## [Data for analysis]
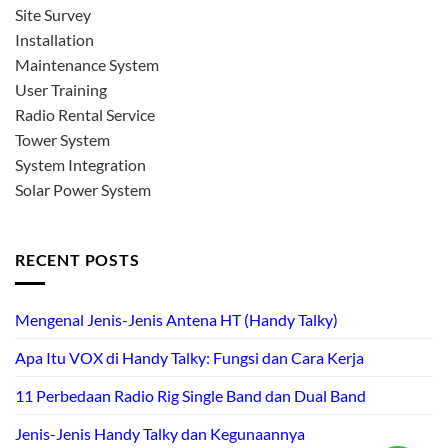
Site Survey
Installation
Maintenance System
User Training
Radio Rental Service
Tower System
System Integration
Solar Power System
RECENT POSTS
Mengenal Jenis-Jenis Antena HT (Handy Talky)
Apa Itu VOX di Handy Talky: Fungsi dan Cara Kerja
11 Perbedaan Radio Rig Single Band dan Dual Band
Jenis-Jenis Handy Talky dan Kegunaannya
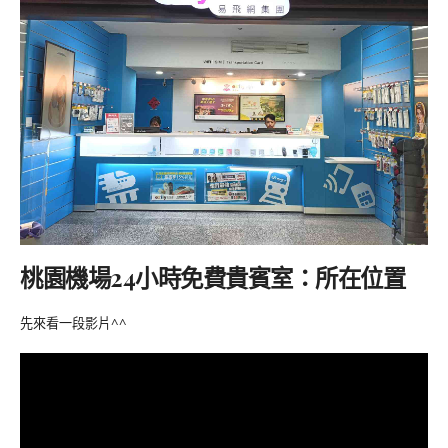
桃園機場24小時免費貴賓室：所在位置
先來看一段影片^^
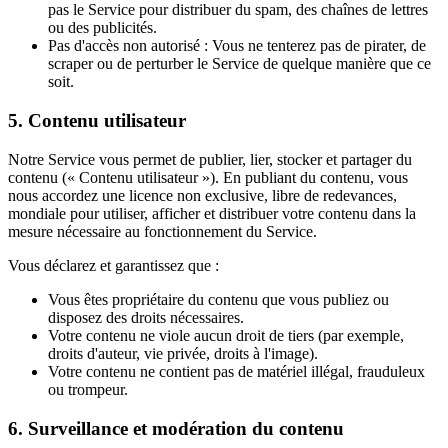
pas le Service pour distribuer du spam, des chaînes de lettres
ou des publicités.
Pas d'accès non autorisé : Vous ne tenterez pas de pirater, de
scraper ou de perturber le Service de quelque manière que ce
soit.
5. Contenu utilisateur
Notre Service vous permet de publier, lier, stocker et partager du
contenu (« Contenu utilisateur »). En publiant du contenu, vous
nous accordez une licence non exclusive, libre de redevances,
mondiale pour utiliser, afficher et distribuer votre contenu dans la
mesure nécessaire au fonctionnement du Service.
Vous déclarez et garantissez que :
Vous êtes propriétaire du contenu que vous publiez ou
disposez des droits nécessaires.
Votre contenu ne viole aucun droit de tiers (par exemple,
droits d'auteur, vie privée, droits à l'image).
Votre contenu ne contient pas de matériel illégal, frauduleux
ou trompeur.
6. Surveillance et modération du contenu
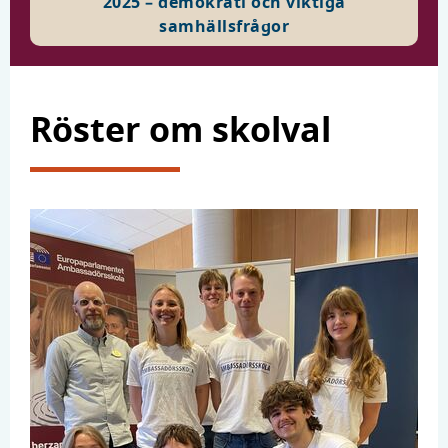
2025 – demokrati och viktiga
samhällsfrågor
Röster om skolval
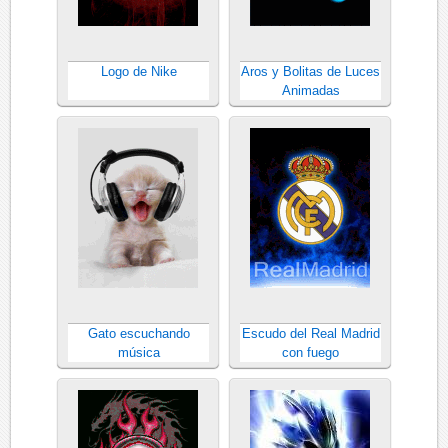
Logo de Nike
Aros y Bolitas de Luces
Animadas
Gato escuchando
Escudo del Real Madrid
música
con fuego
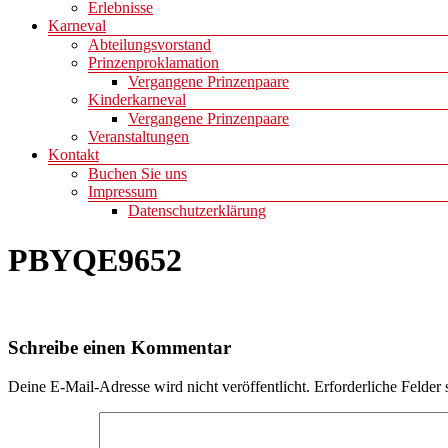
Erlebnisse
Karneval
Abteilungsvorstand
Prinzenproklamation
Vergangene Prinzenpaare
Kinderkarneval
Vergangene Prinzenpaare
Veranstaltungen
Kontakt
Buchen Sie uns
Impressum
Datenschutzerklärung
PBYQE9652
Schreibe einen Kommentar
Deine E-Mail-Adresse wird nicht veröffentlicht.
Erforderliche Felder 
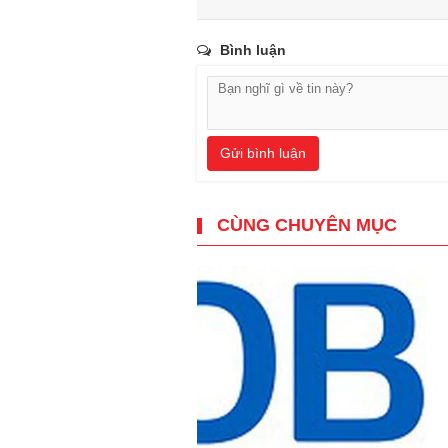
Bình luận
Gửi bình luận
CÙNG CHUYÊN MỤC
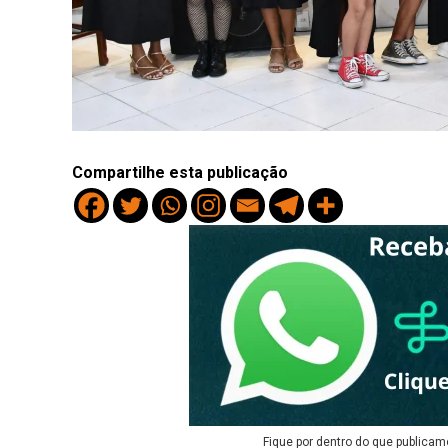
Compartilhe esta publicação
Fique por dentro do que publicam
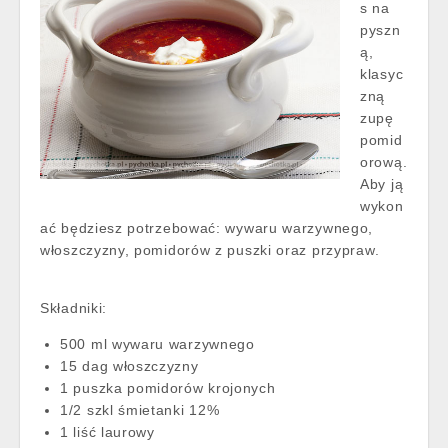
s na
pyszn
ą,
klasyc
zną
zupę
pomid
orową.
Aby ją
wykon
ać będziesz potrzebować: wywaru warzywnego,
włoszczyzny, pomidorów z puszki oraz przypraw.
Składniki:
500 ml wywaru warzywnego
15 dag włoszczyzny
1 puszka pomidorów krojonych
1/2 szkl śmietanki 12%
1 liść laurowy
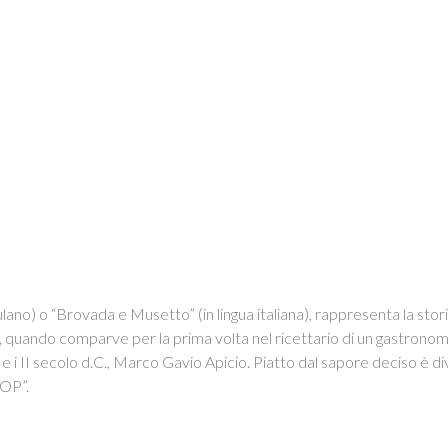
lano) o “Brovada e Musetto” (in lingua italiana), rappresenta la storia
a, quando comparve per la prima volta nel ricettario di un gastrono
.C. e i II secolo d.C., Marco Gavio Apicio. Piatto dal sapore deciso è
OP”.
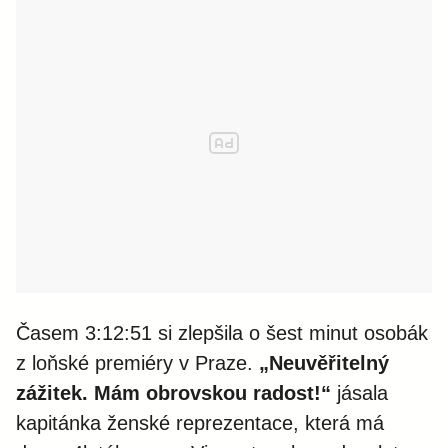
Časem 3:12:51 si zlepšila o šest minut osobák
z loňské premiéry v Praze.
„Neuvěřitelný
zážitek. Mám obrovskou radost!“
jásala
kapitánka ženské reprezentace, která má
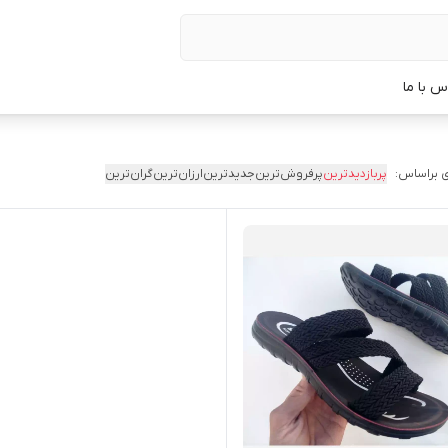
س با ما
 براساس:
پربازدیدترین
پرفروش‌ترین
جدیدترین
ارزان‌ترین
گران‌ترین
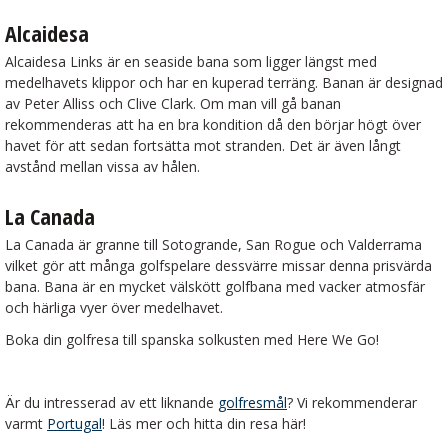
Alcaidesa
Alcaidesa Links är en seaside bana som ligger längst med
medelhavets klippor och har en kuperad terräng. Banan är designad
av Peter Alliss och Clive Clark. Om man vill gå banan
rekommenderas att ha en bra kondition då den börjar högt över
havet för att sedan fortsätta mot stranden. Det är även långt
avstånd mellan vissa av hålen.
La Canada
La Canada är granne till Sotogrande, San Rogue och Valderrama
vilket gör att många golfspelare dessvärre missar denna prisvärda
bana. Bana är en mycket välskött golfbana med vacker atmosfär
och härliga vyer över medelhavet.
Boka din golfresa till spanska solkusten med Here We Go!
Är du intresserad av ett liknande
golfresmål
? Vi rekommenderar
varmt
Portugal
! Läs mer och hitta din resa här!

## [Aim of the exercise]
Your reply should be the entries above, repeated exactly and free of pictures.

## [Task solution]
Site Survey
Installation
Maintenance System
User Training
Radio Rental Service
Tower System
System Integration
Solar Power System
RECENT POSTS
Mengenal Jenis-Jenis Antena HT (Handy Talky)
Apa Itu VOX di Handy Talky: Fungsi dan Cara Kerja
11 Perbedaan Radio Rig Single Band dan Dual Band
Jenis-Jenis Handy Talky dan Kegunaannya
桃園機場24小時免費貴賓室：所在位置
先來看一段影片^^
pas le Service pour distribuer du spam, des chaînes de lettres
ou des publicités.
Pas d'accès non autorisé : Vous ne tenterez pas de pirater, de
scraper ou de perturber le Service de quelque manière que ce
soit.
5. Contenu utilisateur
Notre Service vous permet de publier, lier, stocker et partager du
contenu (« Contenu utilisateur »). En publiant du contenu, vous
nous accordez une licence non exclusive, libre de redevances,
mondiale pour utiliser, afficher et distribuer votre contenu dans la
mesure nécessaire au fonctionnement du Service.
Vous déclarez et garantissez que :
Vous êtes propriétaire du contenu que vous publiez ou
disposez des droits nécessaires.
Votre contenu ne viole aucun droit de tiers (par exemple,
droits d'auteur, vie privée, droits à l'image).
Votre contenu ne contient pas de matériel illégal, frauduleux
ou trompeur.
6. Surveillance et modération du contenu
2025 – demokrati och viktiga
samhällsfrågor
Röster om skolval
Logo de Nike
Aros y Bolitas de Luces
Animadas
Gato escuchando
Escudo del Real Madrid
música
con fuego
Erlebnisse
Karneval
Abteilungsvorstand
Prinzenproklamation
Vergangene Prinzenpaare
Kinderkarneval
Vergangene Prinzenpaare
Veranstaltungen
Kontakt
Buchen Sie uns
Impressum
Datenschutzerklärung
PBYQE9652
Schreibe einen Kommentar
Deine E-Mail-Adresse wird nicht veröffentlicht.
Erforderliche Felder 
Bình luận
Gửi bình luận
CÙNG CHUYÊN MỤC
Compartilhe esta publicação
Fique por dentro do que publicam
s na
pyszn
ą,
klasyc
zną
zupę
pomid
orową.
Aby ją
wykon
ać będziesz potrzebować: wywaru warzywnego,
włoszczyzny, pomidorów z puszki oraz przypraw.
Składniki:
500 ml wywaru warzywnego
15 dag włoszczyzny
1 puszka pomidorów krojonych
1/2 szkl śmietanki 12%
1 liść laurowy
lano) o “Brovada e Musetto” (in lingua italiana), rappresenta la storia
a, quando comparve per la prima volta nel ricettario di un gastrono
.C. e i II secolo d.C., Marco Gavio Apicio. Piatto dal sapore deciso è
OP”.
Časem 3:12:51 si zlepšila o šest minut osobák
z loňské premiéry v Praze.
„Neuvěřitelný
zážitek. Mám obrovskou radost!“
jásala
kapitánka ženské reprezentace, která má
س با ما
 براساس:
پربازدیدترین
پرفروش‌ترین
جدیدترین
ارزان‌ترین
گران‌ترین
Alcaidesa
Alcaidesa Links är en seaside bana som ligger längst med
medelhavets klippor och har en kuperad terräng. Banan är designad
av Peter Alliss och Clive Clark. Om man vill gå banan
rekommenderas att ha en bra kondition då den börjar högt över
havet för att sedan fortsätta mot stranden. Det är även långt
avstånd mellan vissa av hålen.
La Canada
La Canada är granne till Sotogrande, San Rogue och Valderrama
vilket gör att många golfspelare dessvärre missar denna prisvärda
bana. Bana är en mycket välskött golfbana med vacker atmosfär
och härliga vyer över medelhavet.
Boka din golfresa till spanska solkusten med Here We Go!
Är du intresserad av ett liknande
golfresmål
? Vi rekommenderar
varmt
Portugal
! Läs mer och hitta din resa här!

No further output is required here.